I vantaggi per il consumatore
Le informazioni registrate nella blockchain di Bofrost sono accessibili anche ai consumatori. Le confezioni riportano un QR Code, che porta alla storia del prodotto: origine, luogo di produzione e di trasformazione e così via. Per il merluzzo surgelato, ad esempio, è possibile conoscere il nome della nave che lo ha pescato, il luogo e i metodi di pesca, stabilimenti di stoccaggio e confezionamento e persino le temperature e i dati del controllo qualità. Dei carciofi, invece, è possibile conoscere il fornitore, la zona di coltivazione e la temperatura di coltivazione.

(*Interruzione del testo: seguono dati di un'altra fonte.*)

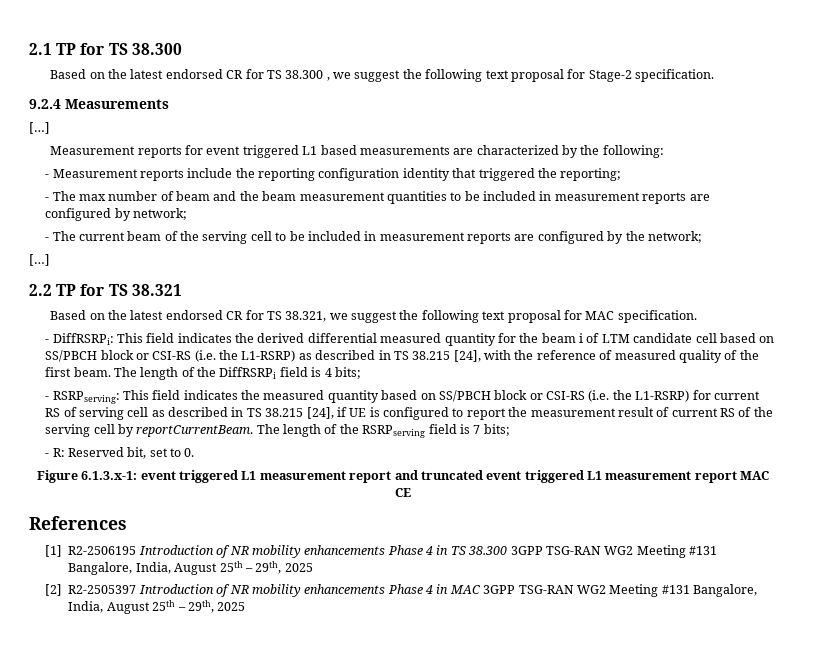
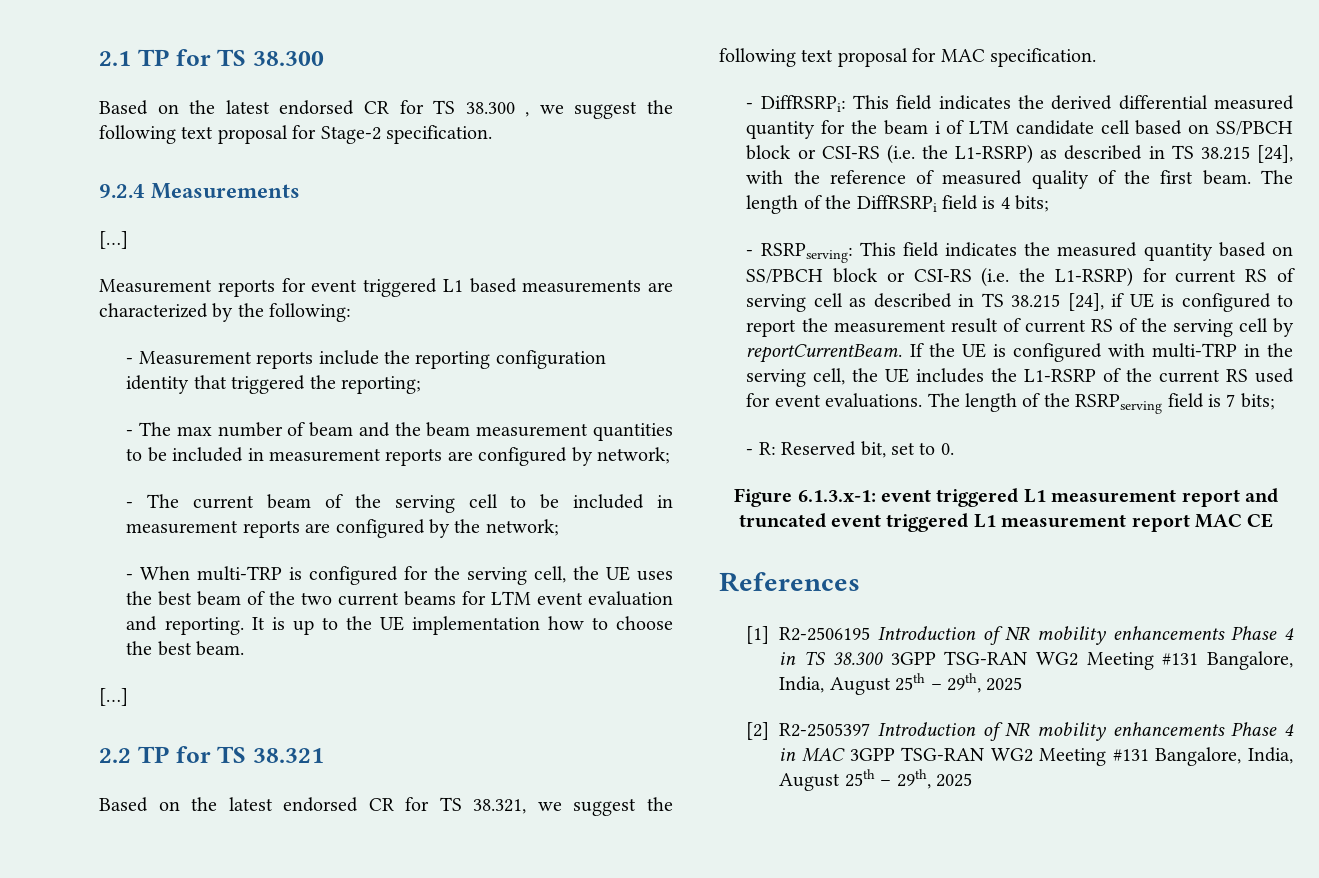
(702, 237) none -> [126,566,673,585] [126,591,673,606] [126,616,674,635] [126,641,245,656] // - When multi-TRP is configured for the serving cell, the UE uses the best beam of the two current beams for LTM event evaluation and reporting. It is up to the UE implementation how to choose the best beam.
(254, 431) none -> [909,343,1293,362] [746,368,1294,387] [746,393,923,408] If the UE is configured with multi-TRP in the serving cell, the UE includes the L1-RSRP of the current RS used for event evaluations.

Una grande responsabilità per le industrie
Per mettere in piedi un sistema del genere ci vuole un grande sforzo tecnico ma anche molto coraggio. Più informazioni ha il consumatore e più può fare una scelta su cosa comprare. Ma non sempre le scelte dei consumatori sono del tutto razionali e, per questo, la blockchain può essere un'arma a doppio taglio per le imprese. Quando ci fu il disastro nucleare di Fukushima in Giappone, ad esempio, vi fu un'iniziale contaminazione radioattiva delle acque marine circostanti la centrale. Ne nacque un allarme, non del tutto giustificato, che portò molti consumatori a scoprire cosa sono le "Zone FAO". Cioè le parti in cui l'Organizzazione per l'Alimentazione e l'Agricoltura (FAO) ha diviso le acque di tutto il mondo. Nessuno voleva più comprare pesce (in particolare il tonno in scatola) dalle zone FAO 61 e 71, cioè quelle vicine al Giappone (l'indicazione in etichetta della zona FAO è obbligatoria per i produttori). La grande scelta di trasparenza di Bofrost, per questo, è un vero atto di coraggio industriale.